## [ACTION ITEM]
Beginning at the line with "Figure 1. Crossing" in the records below, return each line up to and including the last, exactly as it stands, but not the pictures.

-- Opening Marker --

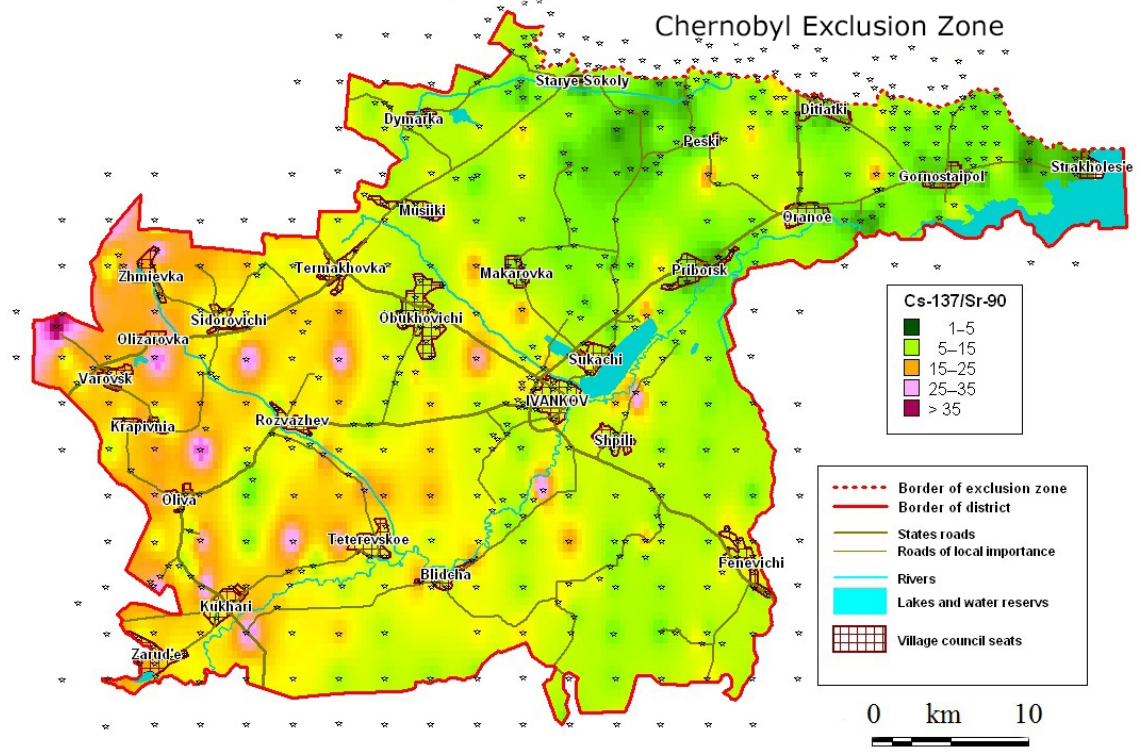
Figure 5. Spatial variation in 137 Cs: 90 Sr ratio in the Ivankov district (sampling points are shown as black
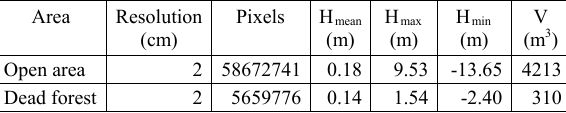
Table 4. Comparison of manual tube (H T ) and UAV (H UAV ) snow depth measurements in dead forest area.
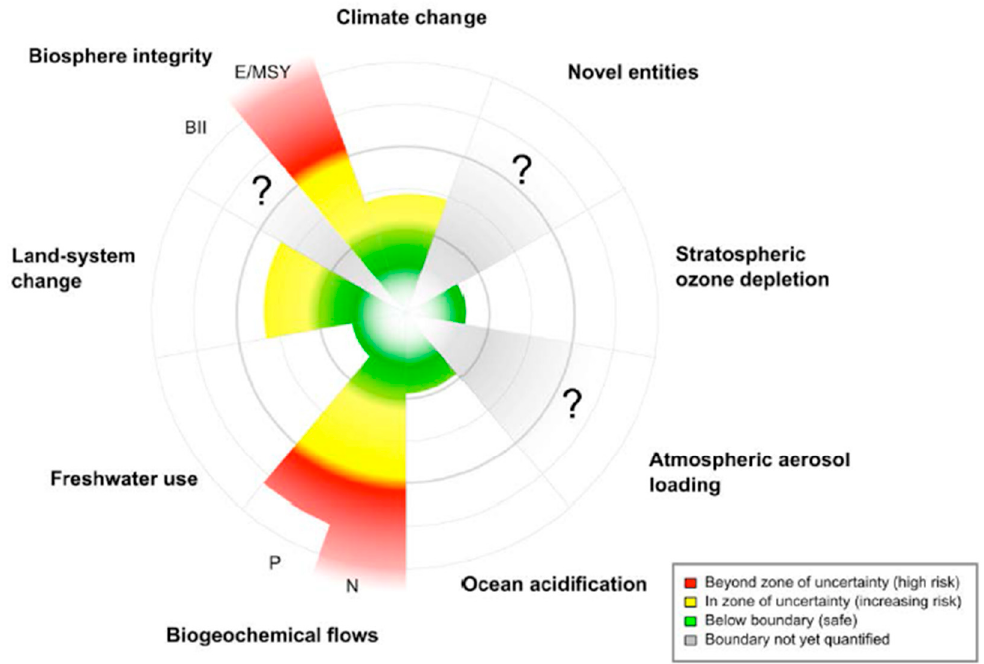
Figure 1. Crossing planetary boundaries, from Steffen, Richardson, Rockström et al. Reprinted with permission from AAAS.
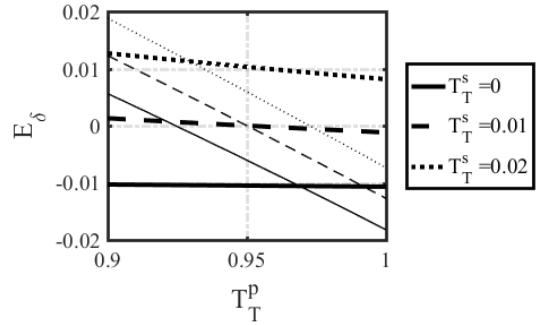
Figure 6. Simulated-to-real δ difference E δ over the parallel- polarized light transmittance T p for different perpendicular- T polarized transmittance T s . Thick and thin lines correspond to δ r T values of 0.004 and 0.45, respectively.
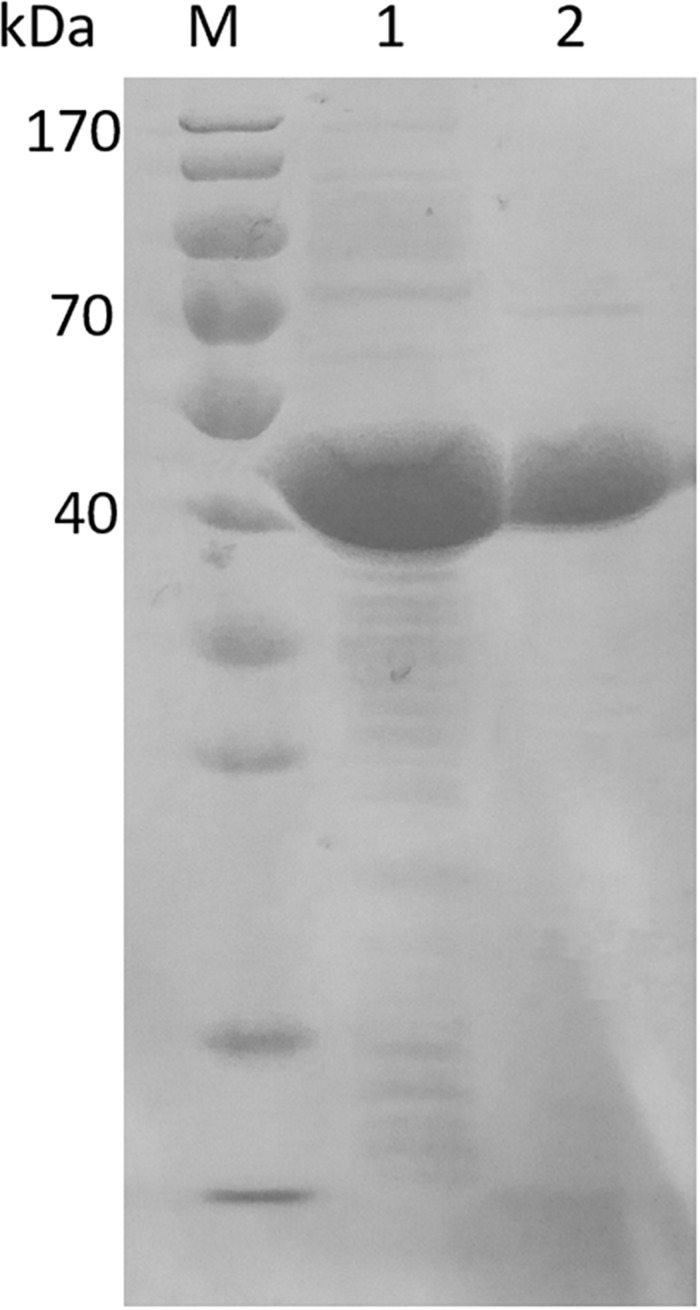
Electrophoresis of crude extract and purified EsiLeuDH. lane M, protein marker; lane 1, crude extract of EsiLeuDH; lane 2, purified EsiLeuDH.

-- Closing Marker --

## [RESPONSE FOR THIS EXERCISE]
Figure 1. Crossing planetary boundaries, from Steffen, Richardson, Rockström et al. Reprinted with permission from AAAS.
Figure 6. Simulated-to-real δ difference E δ over the parallel- polarized light transmittance T p for different perpendicular- T polarized transmittance T s . Thick and thin lines correspond to δ r T values of 0.004 and 0.45, respectively.
Electrophoresis of crude extract and purified EsiLeuDH. lane M, protein marker; lane 1, crude extract of EsiLeuDH; lane 2, purified EsiLeuDH.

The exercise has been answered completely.